A typical example of the logical fallacy of an appeal to authority (meaning an authority in something other than what is being discussed). Einstein is no expert on "simplicity" or even "scientific theories" even if he has made one or more. Einstein also said "God doesn't play dice with the universe" which turned out to be...wrong. Einstein also believed in God, which we can assume he learned while sitting on his grandmother's lap. How much else of what he has to offer us is of this folksy homespun quality? In other words, unless Einstein is speaking to his own particular field of physics, and even then assuming it hasn't been superseded or contradicted by later discoveries in that area, there is no real reason to listen to Einstein about anything any more than say you High School Gym teacher or the local dog catcher. The cult of Einstein is to lead us to believe that every word that dropped from his lips was pure gold. Alas, it wasn't. -- Mike
--
A scientific theory should be as simple as possible, but no simpler. -- Albert Einstein
Mike, with which part of this statement do you not agree? Are you arguing in favor of complexity for the sake of complexity?
--
Unless one has a personal, intimate relationship with God which can be wholly shared with anyone at any time, no human is an authority on whether God (be it a he, she, or it) plays dice with the universe or not. Einstein's statement to that effect can't be conclusively declared wrong, it's simply one of countless suppositions humans make every day which will likely be left waiting until the end of time for an answer. God is the ultimate garbage collector; it may be out there, it may not, but we won't know for sure until we actually see it in action. Further, even though Einstein's statement isn't pure gold, it at least may discourage some passerby now or in future from having the same thought and rehashing the same in some forum or chat or hologram or other as yet unknown communication medium for everyone else to roll their eyes about.
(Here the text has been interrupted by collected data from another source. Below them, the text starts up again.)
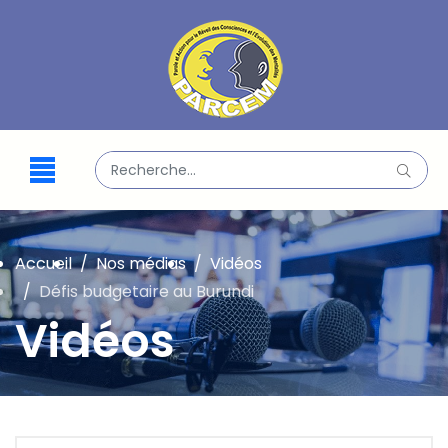
Valider
Type 2 or more characters for results.
Accueil
Nos médias
Vidéos
Défis budgetaire au Burundi
Vidéos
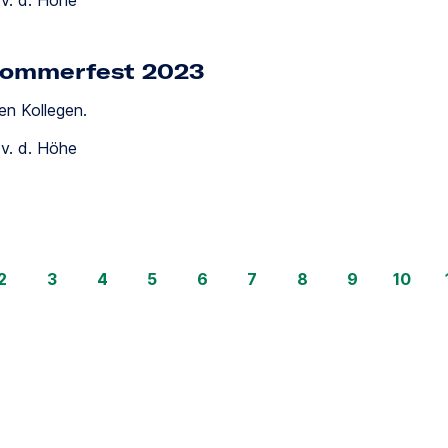
v. d. Höhe
Sommerfest 2023
en Kollegen.
v. d. Höhe
2
3
4
5
6
7
8
9
10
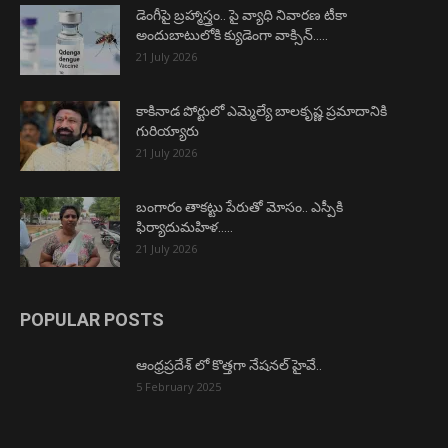
డెంగీపై బ్రహ్మాస్త్రం.. పై వ్యాధి నివారణ టీకా
అందుబాటులోకి క్యుడెంగా వాక్సిన్…..
21 July 2026
కాకినాడ పోర్టులో ఎమ్మెల్యే బాలకృష్ణ ప్రమాదానికి
గురియ్యారు
21 July 2026
బంగారం తాకట్టు పేరుతో మోసం.. ఎస్పీకి
ఫిర్యాదుమహిళ…..
21 July 2026
POPULAR POSTS
ఆంధ్రప్రదేశ్ లో కొత్తగా నేషనల్ హైవే..
5 February 2025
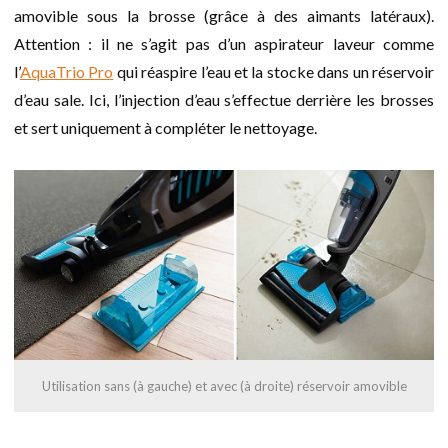
amovible sous la brosse (grâce à des aimants latéraux).
Attention : il ne s’agit pas d’un aspirateur laveur comme
l’
AquaTrio Pro
qui réaspire l’eau et la stocke dans un réservoir
d’eau sale. Ici, l’injection d’eau s’effectue derrière les brosses
et sert uniquement à compléter le nettoyage.
Utilisation sans (à gauche) et avec (à droite) réservoir amovible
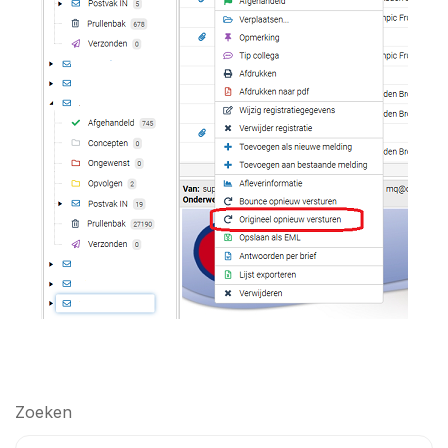
Zoeken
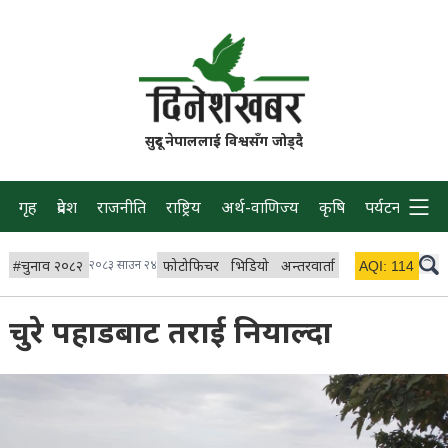
सुदूर नेपाललाई विश्वसँग जोड्दै
गृह
प्रदेश
राजनीति
राष्ट्रिय
अर्थ-वाणिज्य
कृषि
पर्यटन
प्रवास
#
चुनाव २०८२
२०८३ साउन २४
फोटोफिचर
भिडियो
अन्तरवार्ता
विचार/ब्लग
AQI:
114
लाइभ
चुरे पहाडबाट तराई नियाल्दा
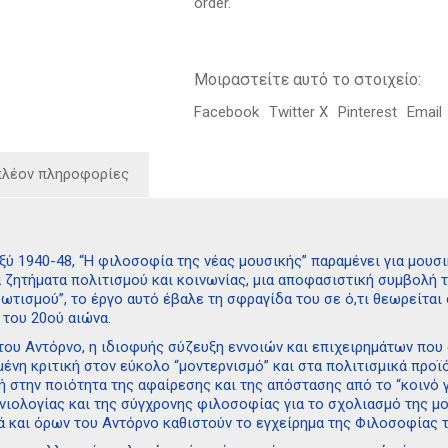
order.
Μοιραστείτε αυτό το στοιχείο:
Facebook
Twitter X
Pinterest
Email
πλέον πληροφορίες
ξύ 1940-48, “Η φιλοσοφία της νέας μουσικής” παραμένει για μουσ
 ζητήματα πολιτισμού και κοινωνίας, μια αποφασιστική συμβολή τ
ωτισμού”, το έργο αυτό έβαλε τη σφραγίδα του σε ό,τι θεωρείται 
 του 20ού αιώνα.
του Αντόρνο, η ιδιοφυής σύζευξη εννοιών και επιχειρημάτων που 
ένη κριτική στον εύκολο “μοντερνισμό” και στα πολιτισμικά προϊ
 στην ποιότητα της αφαίρεσης και της απόστασης από το “κοινό γ
νιολογίας και της σύγχρονης φιλοσοφίας για το σχολιασμό της μ
ά και όρων του Αντόρνο καθιστούν το εγχείρημα της Φιλοσοφίας 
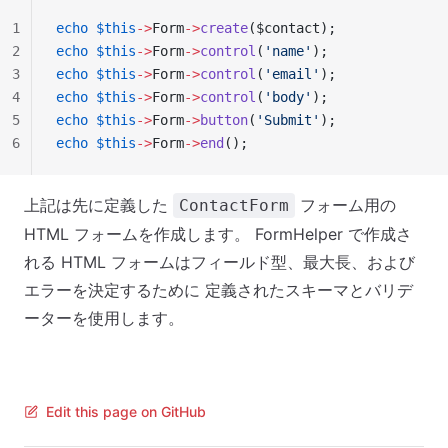
1
echo
 $this
->
Form
->
create
($contact);
2
echo
 $this
->
Form
->
control
(
'name'
);
3
echo
 $this
->
Form
->
control
(
'email'
);
4
echo
 $this
->
Form
->
control
(
'body'
);
5
echo
 $this
->
Form
->
button
(
'Submit'
);
6
echo
 $this
->
Form
->
end
();
上記は先に定義した
フォーム用の
ContactForm
HTML フォームを作成します。 FormHelper で作成さ
れる HTML フォームはフィールド型、最大長、および
エラーを決定するために 定義されたスキーマとバリデ
ーターを使用します。
Edit this page on GitHub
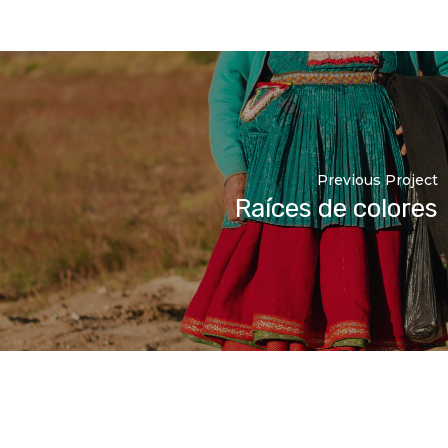
Previous Project
Raíces de colores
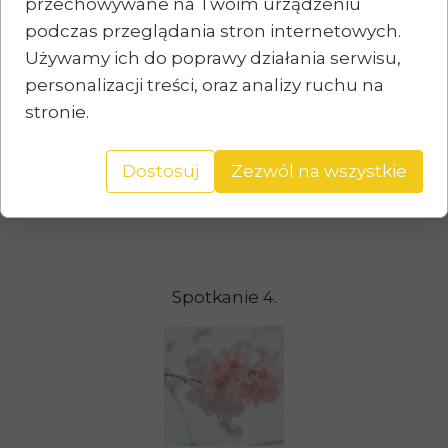
przechowywane na Twoim urządzeniu
podczas przeglądania stron internetowych.
Używamy ich do poprawy działania serwisu,
personalizacji treści, oraz analizy ruchu na
Spotkanie 3.
stronie.
Dostosuj
Zezwól na wszystkie
Spotkanie 4.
-- reply to "Unless one has a personal, intimate relationship with God...": You're way over-analyzing this. Einstein's "Dice" statment was purely and simply a statement of disbelief in the correctness of quantum theory. Nothing more. Since quantum theory has since been proven to be true (or at least as close to it as is possible for a scientific theory) that is why people now say that Einstein was wrong when he said "God does not play dice".
"Since quantum theory has since been proven to be true (or at least as close to it as is possible for a scientific theory)"
In other words....not "proven true" at all.
I agree with Einstein.
Keep in mind that Einstein's theories are a kind of complex, relativistic wrapper over Newton's observations. So it's a kind of self-promotion in a way.
Simple Theory: Gravity Attracts
Some observations
This is as simple as a sentence can be: Noun Verb
No.
It illustrates simplicity, but not completeness
It illustrates that when a model is expressed in its simplest form, it leaves out details of relationships and interactions.
It lacks context, preciseness and quantification.
It also illustrates that theories consists, not just of names and statements, but also of a need for progress in forwarding explanations that seem never to reach a state of completeness.
Short sentences like this lend themselves to Visual Thinkers.
A kid with a magnifying glass intuitively understands the meaning: the estimated focal length of the lens being the theory, too close in or too far away both give rise to fuzzy representations that aren't too bright.